= Text section =
## Columbia Theory Seminar, Fall 2009

For Fall 2009, the usual time for the meetings will be Fridays at 12:00-1:00pm in the CS conference room, CSB 453. Abstracts for talks are given below the talk schedule.

• Wednesday, September 16, 3pm, CS ConferenceRoom: Mariana Raykova: Efficient Robust Private Set Intersection (Abstract)

• Thursday, September 24, 2:30pm, CS ConferenceRoom: Jon Feldman: Online Stochastic Matching: Beating 1-1/e (Abstract)

• Friday, October 9, 12:00pm, CS ConferenceRoom: Ragesh Jaiswal: Streaming k-means Approximation (Abstract)

• Friday, October 23, 12:00pm, CS ConferenceRoom: Ariel Gabizon: Simple Affine Extractors using Dimension Expansion (Abstract)

• Thursday, November 5, 2:30pm, Open Meeting Area (note unusual time and place): Li-Yang Tan: Average sensitivity and noise sensitivity of polynomial threshold functions. (Abstract)

• Friday, November 13: NY Colloquum on Algorithms and Complexity, CUNY graduate center (link)

• Friday, November 20, 12:00pm, CS ConferenceRoom: Seung Geol Choi: Secure Multi-party Computation Minimizing Online Rounds (Abstract)

• Friday, December 4, Security and Privacy Day at NYU Poly (link)

= Data under study =

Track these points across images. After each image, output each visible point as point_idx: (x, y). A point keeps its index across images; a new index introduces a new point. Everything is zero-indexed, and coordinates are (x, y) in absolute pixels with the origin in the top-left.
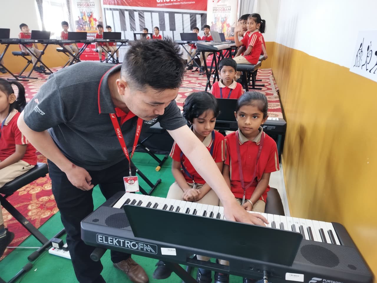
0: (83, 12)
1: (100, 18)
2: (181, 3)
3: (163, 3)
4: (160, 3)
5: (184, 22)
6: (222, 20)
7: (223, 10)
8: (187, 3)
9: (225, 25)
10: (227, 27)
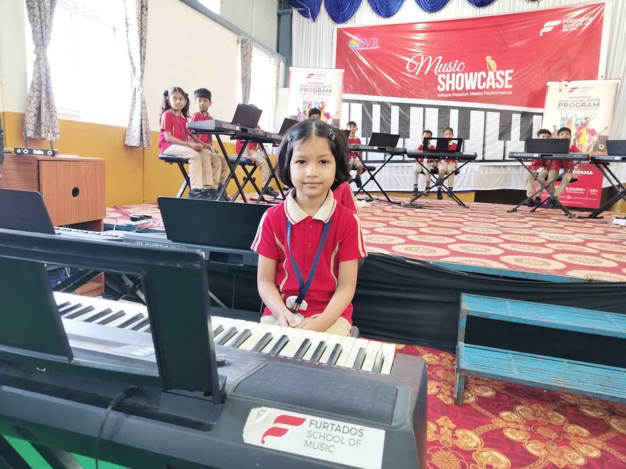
2: (485, 93)
3: (450, 92)
4: (445, 92)
5: (488, 126)
6: (579, 122)
7: (582, 106)
8: (495, 93)
9: (584, 131)
10: (589, 135)
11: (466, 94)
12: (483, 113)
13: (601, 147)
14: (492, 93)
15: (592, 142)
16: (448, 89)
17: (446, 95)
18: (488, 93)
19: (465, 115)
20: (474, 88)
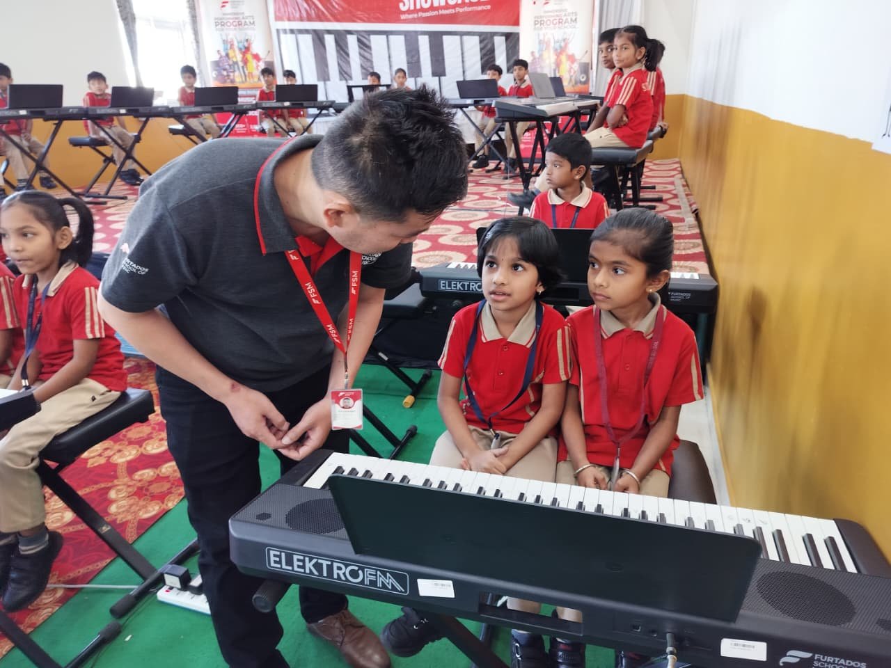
0: (229, 40)
1: (269, 52)
2: (458, 9)
3: (416, 11)
4: (409, 12)
5: (466, 54)
6: (557, 45)
7: (559, 22)
8: (470, 9)
9: (564, 58)
10: (569, 63)
11: (435, 13)
12: (458, 38)
13: (583, 78)
14: (466, 9)
15: (572, 71)
16: (412, 8)
17: (411, 16)
18: (461, 10)
19: (436, 41)
20: (443, 3)
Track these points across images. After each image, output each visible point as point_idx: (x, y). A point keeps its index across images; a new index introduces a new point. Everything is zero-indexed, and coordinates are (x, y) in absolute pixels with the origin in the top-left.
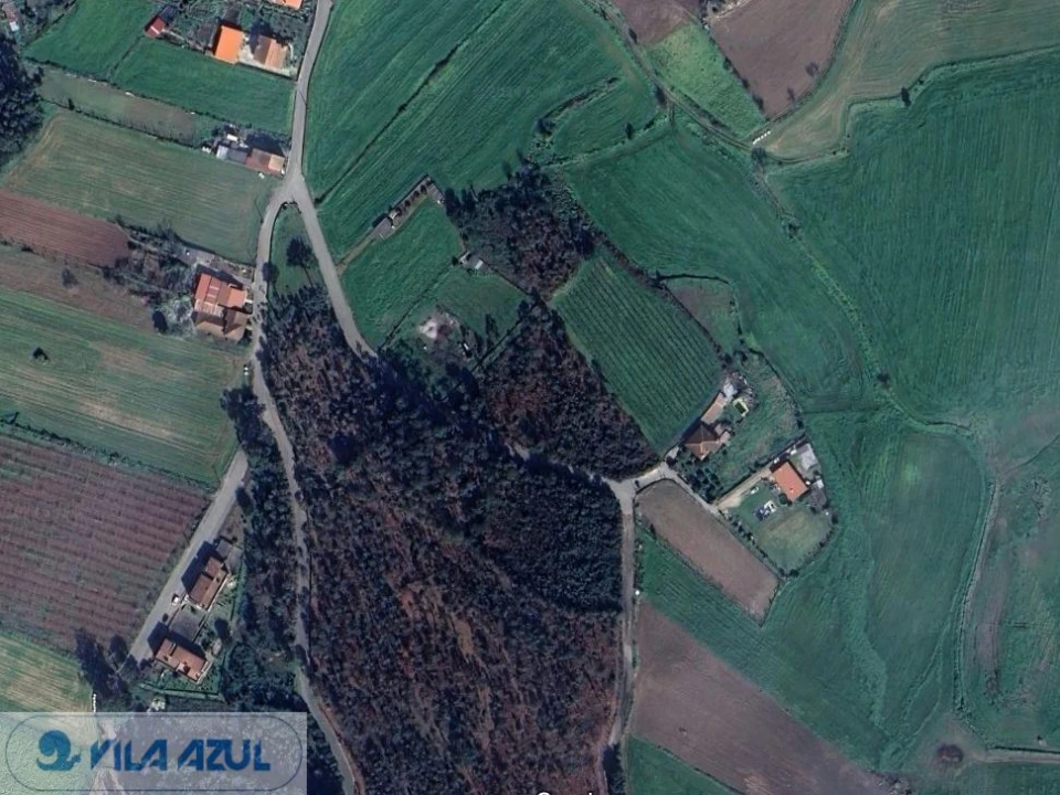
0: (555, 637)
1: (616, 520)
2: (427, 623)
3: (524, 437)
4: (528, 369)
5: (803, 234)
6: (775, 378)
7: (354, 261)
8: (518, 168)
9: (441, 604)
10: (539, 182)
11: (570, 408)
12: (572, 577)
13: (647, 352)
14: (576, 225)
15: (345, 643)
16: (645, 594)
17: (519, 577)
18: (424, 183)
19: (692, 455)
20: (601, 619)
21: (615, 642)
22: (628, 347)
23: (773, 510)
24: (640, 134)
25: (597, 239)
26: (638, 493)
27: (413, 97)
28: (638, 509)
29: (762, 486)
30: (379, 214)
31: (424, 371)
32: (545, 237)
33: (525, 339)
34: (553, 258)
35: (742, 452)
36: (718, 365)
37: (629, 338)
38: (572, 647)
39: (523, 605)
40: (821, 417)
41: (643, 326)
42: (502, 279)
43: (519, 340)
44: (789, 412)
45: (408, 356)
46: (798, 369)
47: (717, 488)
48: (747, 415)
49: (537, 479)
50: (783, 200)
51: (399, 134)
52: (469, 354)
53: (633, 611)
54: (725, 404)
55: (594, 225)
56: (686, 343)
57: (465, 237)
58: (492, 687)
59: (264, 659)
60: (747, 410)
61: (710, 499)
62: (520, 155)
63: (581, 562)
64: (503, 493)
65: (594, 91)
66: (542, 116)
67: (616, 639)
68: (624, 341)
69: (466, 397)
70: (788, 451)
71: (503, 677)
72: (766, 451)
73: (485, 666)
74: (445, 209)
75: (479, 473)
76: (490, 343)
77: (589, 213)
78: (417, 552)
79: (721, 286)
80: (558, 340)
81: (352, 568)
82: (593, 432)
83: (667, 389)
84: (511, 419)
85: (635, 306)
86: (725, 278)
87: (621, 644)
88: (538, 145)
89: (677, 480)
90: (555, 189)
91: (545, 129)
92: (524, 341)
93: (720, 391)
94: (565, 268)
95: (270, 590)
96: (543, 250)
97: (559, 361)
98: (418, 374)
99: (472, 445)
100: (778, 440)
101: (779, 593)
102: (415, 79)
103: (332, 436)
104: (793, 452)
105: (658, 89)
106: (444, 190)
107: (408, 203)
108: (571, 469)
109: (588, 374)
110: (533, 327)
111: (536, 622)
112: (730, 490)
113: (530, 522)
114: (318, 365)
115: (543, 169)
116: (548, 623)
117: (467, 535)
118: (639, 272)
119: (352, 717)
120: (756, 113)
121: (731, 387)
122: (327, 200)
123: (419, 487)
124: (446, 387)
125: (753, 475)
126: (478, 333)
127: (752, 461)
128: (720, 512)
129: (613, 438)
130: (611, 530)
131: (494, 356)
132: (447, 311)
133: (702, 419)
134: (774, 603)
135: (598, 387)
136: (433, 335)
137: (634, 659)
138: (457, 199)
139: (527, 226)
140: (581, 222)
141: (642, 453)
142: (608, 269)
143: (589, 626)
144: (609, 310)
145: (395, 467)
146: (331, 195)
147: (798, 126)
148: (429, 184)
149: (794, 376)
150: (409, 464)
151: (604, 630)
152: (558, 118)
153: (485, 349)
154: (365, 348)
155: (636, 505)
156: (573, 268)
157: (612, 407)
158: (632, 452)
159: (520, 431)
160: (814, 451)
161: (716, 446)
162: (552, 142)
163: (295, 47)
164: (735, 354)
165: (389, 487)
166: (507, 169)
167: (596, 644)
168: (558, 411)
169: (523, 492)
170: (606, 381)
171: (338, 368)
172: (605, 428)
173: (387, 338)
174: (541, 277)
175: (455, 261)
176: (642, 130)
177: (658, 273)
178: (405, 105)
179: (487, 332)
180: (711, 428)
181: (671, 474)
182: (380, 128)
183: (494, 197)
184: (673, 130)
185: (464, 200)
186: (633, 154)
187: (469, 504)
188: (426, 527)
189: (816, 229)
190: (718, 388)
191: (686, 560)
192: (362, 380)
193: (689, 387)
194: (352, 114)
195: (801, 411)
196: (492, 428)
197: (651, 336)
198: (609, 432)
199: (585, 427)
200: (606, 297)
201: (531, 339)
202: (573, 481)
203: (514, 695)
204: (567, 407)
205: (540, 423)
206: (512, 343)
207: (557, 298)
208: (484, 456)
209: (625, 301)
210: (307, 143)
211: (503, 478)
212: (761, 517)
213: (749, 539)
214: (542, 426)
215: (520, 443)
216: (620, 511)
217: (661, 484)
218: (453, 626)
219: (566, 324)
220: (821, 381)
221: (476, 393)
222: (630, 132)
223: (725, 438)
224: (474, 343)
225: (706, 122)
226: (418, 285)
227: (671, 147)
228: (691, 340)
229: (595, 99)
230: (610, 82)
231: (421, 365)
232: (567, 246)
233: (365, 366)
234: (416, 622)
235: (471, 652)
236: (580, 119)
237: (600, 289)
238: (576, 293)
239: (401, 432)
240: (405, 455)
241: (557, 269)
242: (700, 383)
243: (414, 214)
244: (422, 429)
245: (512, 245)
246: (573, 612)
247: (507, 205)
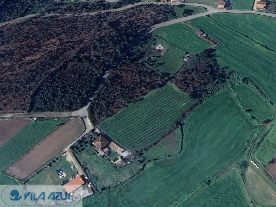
0: (24, 87)
1: (70, 109)
2: (43, 46)
3: (113, 75)
4: (141, 76)
5: (205, 187)
6: (130, 176)
7: (186, 26)
8: (227, 72)
9: (49, 50)
10: (222, 79)
11: (123, 91)
12: (48, 92)
13: (146, 119)
14: (204, 92)
15: (42, 25)
16: (33, 122)
17: (53, 74)
18: (218, 43)
19: (95, 139)
20: (27, 104)
21: (15, 110)
22: (149, 111)
23: (60, 177)
24: (249, 115)
25: (199, 100)
26: (81, 117)
27: (252, 39)
28: (74, 118)
29: (74, 171)
30: (204, 31)
31: (143, 45)
32: (198, 81)
33: (154, 75)
34: (190, 83)
35: (93, 162)
36: (138, 149)
37: (153, 112)
38: (18, 93)
39: (41, 76)
40: (106, 200)
41: (159, 117)
42: (180, 67)
43: (154, 73)
44: (111, 183)
45: (149, 41)
46: (133, 187)
47: (77, 151)
48: (112, 163)
49: (94, 80)
50: (223, 177)
51: (236, 36)
52: (149, 59)
53: (27, 117)
54: (118, 152)
55: (204, 100)
56: (150, 134)
57: (197, 55)
58: (10, 66)
59: (43, 7)
60: (114, 163)
61: (72, 148)
62: (233, 72)
63: (54, 95)
64: (90, 68)
65: (265, 96)
66: (251, 78)
67: (16, 111)
68: (152, 110)
69: (132, 58)
70: (90, 183)
71: (13, 69)
72: (92, 172)
73: (19, 64)
74: (207, 49)
75: (100, 61)
76: (153, 65)
77: (210, 98)
78: (71, 43)
79: (178, 151)
80: (153, 86)
81: (70, 26)
82: (111, 99)
83: (128, 127)
84: (121, 71)
85: (168, 114)
86: (182, 152)
87: (13, 113)
88: (238, 78)
89: (84, 134)
90: (220, 85)
91: (245, 80)
92: (153, 75)
93: (125, 149)
94: (185, 88)
95: (67, 8)
96: (193, 80)
97: (144, 86)
98: (142, 44)
99: (112, 60)
100: (97, 178)
101: (16, 180)
102: (258, 40)
103: (120, 20)
104: (89, 186)
105: (272, 120)
106: (216, 48)
107: (209, 39)
108: (97, 92)
109: (138, 96)
110: (159, 78)
111: (32, 80)
112: (75, 157)
113: (76, 77)
114: (147, 17)
115: (228, 80)
116: (31, 84)
117: (75, 57)
118: (184, 116)
119: (14, 27)
120: (267, 161)
121: (127, 155)
122: (209, 18)
123: (97, 44)
124: (136, 52)
125: (81, 167)
126: (158, 61)
127: (88, 166)
128: (65, 152)
129: (108, 106)
130: (66, 107)
131: (148, 66)
132: (167, 52)
133: (112, 142)
134: (12, 178)
135: (132, 100)
136: (157, 48)
137: (5, 118)
138: (213, 52)
139: (203, 75)
140: (206, 94)
141: (99, 117)
142: (185, 104)
143: (25, 100)
144: (166, 104)
145: (106, 37)
146: (211, 19)
147: (264, 182)
148: (218, 45)
149: (130, 186)
150: (107, 41)
151: (22, 105)
152: (251, 85)
153: (151, 63)
154: (153, 29)
155: (76, 117)
156: (185, 90)
157: (122, 106)
158: (100, 114)
159: (115, 74)
160: (88, 196)
161: (98, 149)
162: (240, 83)
163: (264, 10)
164: (144, 157)
165: (99, 35)
166: (227, 68)
167: (16, 102)
168: (123, 87)
169: (89, 75)
170: (134, 103)
171: (146, 22)
172: (113, 103)
173: (156, 35)
174: (181, 80)
175: (187, 53)
176: (250, 115)
177: (184, 124)
178: (248, 37)
179: (158, 63)
180: (107, 146)
181: (88, 131)
182: (237, 30)
183: (214, 64)
184: (252, 127)
185: (212, 54)
186: (239, 112)
187: (87, 58)
188: (81, 45)
189: (209, 194)
190: (127, 149)
191: (45, 138)
192: (141, 28)
193: (128, 136)
194: (242, 24)
195: (111, 189)
196: (118, 66)
197: (154, 120)
198: (111, 105)
199: (114, 96)
200: (172, 103)
201: (154, 77)
202: (91, 92)
203: (4, 74)
204: (124, 89)
205: (118, 81)
206: (153, 71)
207: (172, 85)
208: (106, 63)
209: (171, 110)
210: (229, 14)
211: (96, 69)
212: (58, 171)
213: (48, 165)
214: (116, 81)
215: (110, 74)
216: (74, 111)
217: (84, 127)
218: (39, 54)
219: (160, 89)
220: (126, 200)
221: (133, 61)
222: (249, 111)
223: (102, 153)
224: (154, 60)
225: (259, 140)
226: (177, 43)
227: (244, 127)
228: (151, 137)
229: (262, 97)
230: (271, 102)
231: (146, 45)
232: (195, 88)
233: (147, 29)
234: (44, 43)
235: (26, 59)
236: (252, 93)
237: (176, 101)
238: (174, 92)
239: (119, 39)
240: (110, 40)
241: (184, 85)
242: (130, 140)
243: (205, 41)
244: (120, 45)
245: (194, 70)
246: (33, 93)
247: (211, 68)
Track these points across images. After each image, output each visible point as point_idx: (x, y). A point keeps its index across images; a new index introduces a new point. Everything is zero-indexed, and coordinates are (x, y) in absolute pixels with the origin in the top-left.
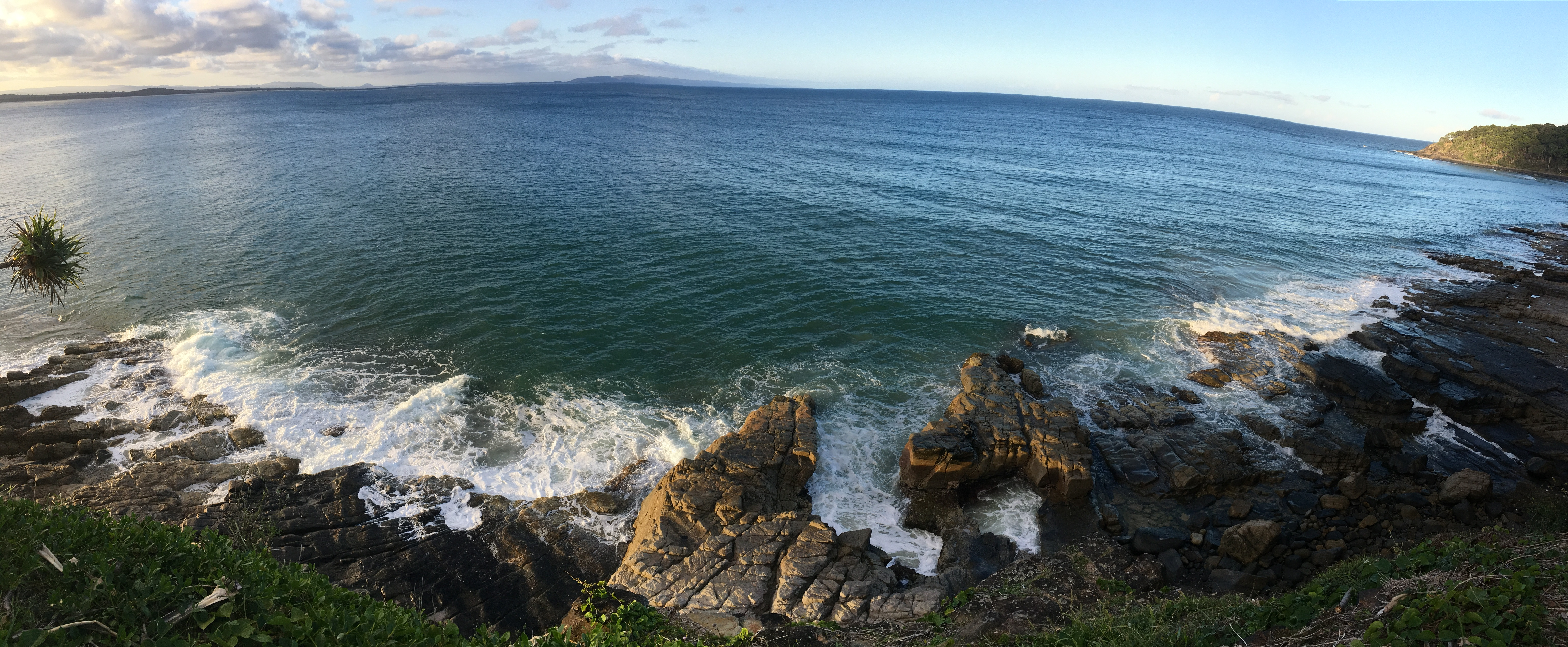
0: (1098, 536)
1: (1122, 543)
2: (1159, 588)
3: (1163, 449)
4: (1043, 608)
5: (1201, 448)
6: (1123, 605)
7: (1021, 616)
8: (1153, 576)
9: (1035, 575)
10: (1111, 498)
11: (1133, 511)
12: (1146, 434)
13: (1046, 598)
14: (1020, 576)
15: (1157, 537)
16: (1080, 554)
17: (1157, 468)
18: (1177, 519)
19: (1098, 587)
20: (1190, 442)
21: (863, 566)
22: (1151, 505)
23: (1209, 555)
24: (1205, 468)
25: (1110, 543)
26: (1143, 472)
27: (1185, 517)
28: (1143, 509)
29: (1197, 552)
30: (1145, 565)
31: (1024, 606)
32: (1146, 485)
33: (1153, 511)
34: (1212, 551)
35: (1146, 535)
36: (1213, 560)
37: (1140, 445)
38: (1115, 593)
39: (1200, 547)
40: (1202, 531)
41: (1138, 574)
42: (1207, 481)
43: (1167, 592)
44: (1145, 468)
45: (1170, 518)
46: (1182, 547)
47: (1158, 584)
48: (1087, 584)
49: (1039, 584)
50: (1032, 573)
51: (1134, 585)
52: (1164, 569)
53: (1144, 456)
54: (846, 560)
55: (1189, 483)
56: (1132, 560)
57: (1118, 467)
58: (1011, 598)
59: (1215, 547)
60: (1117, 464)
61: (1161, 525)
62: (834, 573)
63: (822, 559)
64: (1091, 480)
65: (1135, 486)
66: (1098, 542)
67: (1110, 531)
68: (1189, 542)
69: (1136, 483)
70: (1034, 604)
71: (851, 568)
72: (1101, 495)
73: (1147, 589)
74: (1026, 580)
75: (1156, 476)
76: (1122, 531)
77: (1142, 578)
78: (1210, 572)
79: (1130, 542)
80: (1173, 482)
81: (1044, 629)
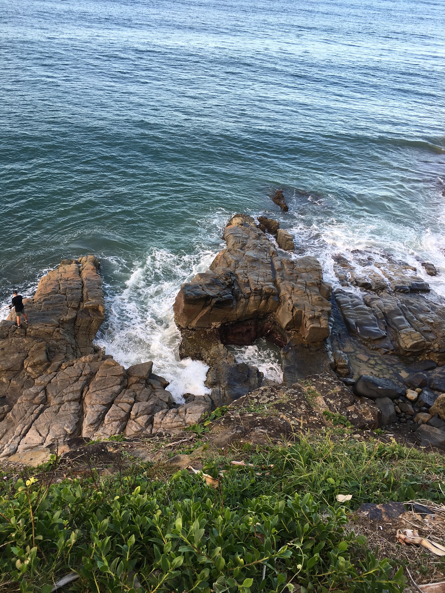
0: (329, 376)
1: (347, 384)
2: (373, 429)
3: (395, 312)
4: (279, 427)
5: (432, 317)
6: (343, 436)
7: (262, 430)
8: (369, 418)
9: (276, 399)
10: (343, 347)
11: (360, 361)
12: (382, 296)
13: (282, 419)
14: (264, 400)
15: (377, 385)
16: (313, 388)
17: (386, 327)
18: (397, 375)
19: (324, 417)
20: (422, 310)
21: (147, 390)
22: (376, 358)
23: (421, 411)
24: (431, 336)
25: (338, 384)
26: (372, 329)
27: (404, 374)
28: (369, 359)
29: (410, 406)
30: (364, 408)
31: (264, 423)
32: (374, 340)
33: (377, 364)
34: (424, 408)
35: (367, 382)
36: (423, 416)
37: (374, 305)
38: (337, 424)
39: (413, 402)
40: (418, 389)
41: (357, 414)
42: (432, 348)
43: (379, 434)
44: (375, 325)
45: (391, 372)
46: (397, 398)
47: (372, 426)
48: (315, 413)
49: (278, 406)
50: (274, 397)
51: (353, 422)
52: (380, 414)
53: (376, 316)
54: (134, 387)
55: (414, 346)
56: (354, 401)
57: (353, 321)
58: (256, 416)
59: (428, 406)
60: (352, 318)
61: (381, 376)
62: (126, 398)
63: (117, 388)
64: (327, 329)
65: (364, 339)
66: (328, 381)
67: (339, 373)
68: (404, 395)
69: (366, 337)
70: (273, 422)
71: (138, 393)
72: (335, 343)
73: (363, 428)
74: (268, 403)
75: (384, 334)
76: (349, 374)
77: (360, 418)
78: (419, 425)
79: (353, 384)
80: (399, 343)
81: (279, 442)
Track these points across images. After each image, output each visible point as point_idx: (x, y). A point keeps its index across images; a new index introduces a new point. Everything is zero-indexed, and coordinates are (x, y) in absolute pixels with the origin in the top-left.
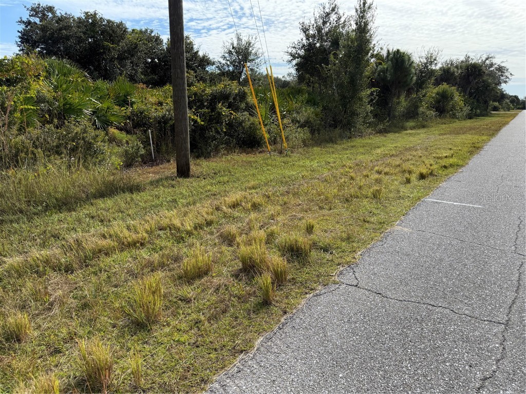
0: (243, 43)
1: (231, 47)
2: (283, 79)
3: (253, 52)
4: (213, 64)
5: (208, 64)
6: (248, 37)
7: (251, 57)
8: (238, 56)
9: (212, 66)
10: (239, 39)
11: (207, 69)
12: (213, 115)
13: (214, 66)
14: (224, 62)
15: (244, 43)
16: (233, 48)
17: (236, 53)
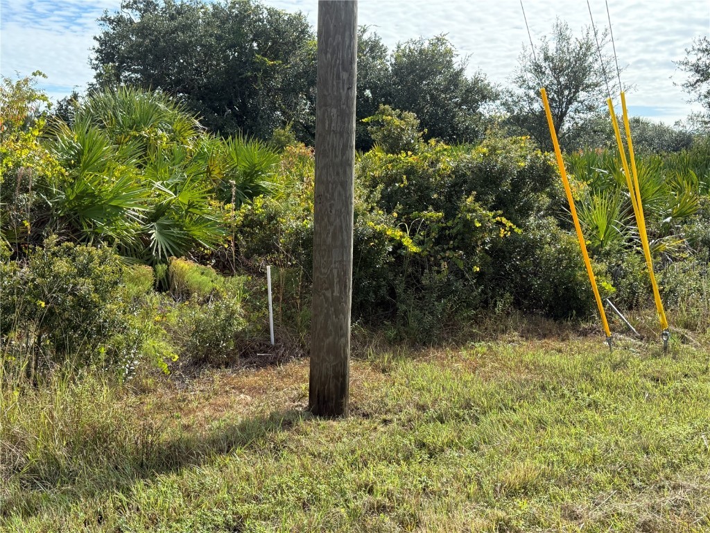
0: (572, 47)
1: (542, 56)
2: (677, 129)
3: (596, 66)
4: (495, 97)
5: (484, 98)
6: (585, 32)
7: (592, 79)
8: (557, 78)
9: (494, 101)
10: (562, 37)
11: (481, 109)
12: (449, 228)
13: (498, 102)
14: (520, 92)
15: (573, 45)
16: (546, 58)
17: (554, 69)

= Task instructions =
[A] From the seminar schedule, write out the passage between "## Columbia Theory" and "k-means Approximation (Abstract)", inclusive.
[B] In the seminar schedule, where was the November 5 talk by Li-Yang Tan held?

= Answers in order =
[A]
## Columbia Theory Seminar, Fall 2009

For Fall 2009, the usual time for the meetings will be Fridays at 12:00-1:00pm in the CS conference room, CSB 453. Abstracts for talks are given below the talk schedule.

• Wednesday, September 16, 3pm, CS ConferenceRoom: Mariana Raykova: Efficient Robust Private Set Intersection (Abstract)

• Thursday, September 24, 2:30pm, CS ConferenceRoom: Jon Feldman: Online Stochastic Matching: Beating 1-1/e (Abstract)

• Friday, October 9, 12:00pm, CS ConferenceRoom: Ragesh Jaiswal: Streaming k-means Approximation (Abstract)

[B] In the Open Meeting Area.